* [DATA FOR PROCESSING]:
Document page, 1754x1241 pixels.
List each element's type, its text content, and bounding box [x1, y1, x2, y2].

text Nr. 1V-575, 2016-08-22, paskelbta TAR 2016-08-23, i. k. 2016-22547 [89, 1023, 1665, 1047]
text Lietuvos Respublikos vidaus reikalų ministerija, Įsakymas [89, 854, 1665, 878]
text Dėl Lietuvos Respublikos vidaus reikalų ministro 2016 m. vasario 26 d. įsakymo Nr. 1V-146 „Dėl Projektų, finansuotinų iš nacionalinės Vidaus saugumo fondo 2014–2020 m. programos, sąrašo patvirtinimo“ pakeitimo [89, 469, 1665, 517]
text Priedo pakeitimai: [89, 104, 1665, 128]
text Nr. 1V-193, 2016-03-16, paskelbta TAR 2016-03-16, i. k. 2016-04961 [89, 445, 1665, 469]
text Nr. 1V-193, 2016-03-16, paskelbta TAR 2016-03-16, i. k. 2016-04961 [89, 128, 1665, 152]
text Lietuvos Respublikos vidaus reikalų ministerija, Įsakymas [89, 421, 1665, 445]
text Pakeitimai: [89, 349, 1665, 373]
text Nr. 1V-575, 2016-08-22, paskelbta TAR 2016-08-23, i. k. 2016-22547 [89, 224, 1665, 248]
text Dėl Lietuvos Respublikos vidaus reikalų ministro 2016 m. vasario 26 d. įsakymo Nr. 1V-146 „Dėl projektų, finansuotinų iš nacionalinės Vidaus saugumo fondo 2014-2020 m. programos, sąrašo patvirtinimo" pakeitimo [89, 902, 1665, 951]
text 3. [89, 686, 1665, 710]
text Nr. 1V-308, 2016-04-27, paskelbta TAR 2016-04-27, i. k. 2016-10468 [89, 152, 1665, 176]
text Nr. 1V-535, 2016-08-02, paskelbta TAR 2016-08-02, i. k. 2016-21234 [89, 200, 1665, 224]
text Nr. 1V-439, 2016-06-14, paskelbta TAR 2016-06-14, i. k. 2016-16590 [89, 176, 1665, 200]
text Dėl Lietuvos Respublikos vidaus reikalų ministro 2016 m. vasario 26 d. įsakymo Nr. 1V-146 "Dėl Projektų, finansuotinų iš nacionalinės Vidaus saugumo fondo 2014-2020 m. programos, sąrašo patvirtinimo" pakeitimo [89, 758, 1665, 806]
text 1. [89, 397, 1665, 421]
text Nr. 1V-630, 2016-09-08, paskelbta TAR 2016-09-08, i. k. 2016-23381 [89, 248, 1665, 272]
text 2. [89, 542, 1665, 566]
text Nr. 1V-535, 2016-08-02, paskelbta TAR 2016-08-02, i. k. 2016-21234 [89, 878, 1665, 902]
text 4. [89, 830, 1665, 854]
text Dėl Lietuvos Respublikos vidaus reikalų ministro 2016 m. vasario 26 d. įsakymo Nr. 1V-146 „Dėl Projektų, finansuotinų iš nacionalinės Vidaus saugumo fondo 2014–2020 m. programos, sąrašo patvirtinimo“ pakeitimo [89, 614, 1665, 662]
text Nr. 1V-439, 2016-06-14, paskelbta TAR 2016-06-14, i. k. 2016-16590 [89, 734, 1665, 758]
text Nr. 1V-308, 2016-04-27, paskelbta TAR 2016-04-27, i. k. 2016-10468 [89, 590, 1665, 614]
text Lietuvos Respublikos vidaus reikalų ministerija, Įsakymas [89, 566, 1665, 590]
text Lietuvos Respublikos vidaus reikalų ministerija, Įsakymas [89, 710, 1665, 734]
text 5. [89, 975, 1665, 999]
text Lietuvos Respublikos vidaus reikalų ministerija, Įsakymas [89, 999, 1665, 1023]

* [AIM OF THE EXERCISE]: Format the lines from the start of the listing through the line containing "List each element's" as a numbered list, leaving out any blank lines.

* [OUTPUT BELOW]:
1. Document page, 1754x1241 pixels.
2. List each element's type, its text content, and bounding box [x1, y1, x2, y2].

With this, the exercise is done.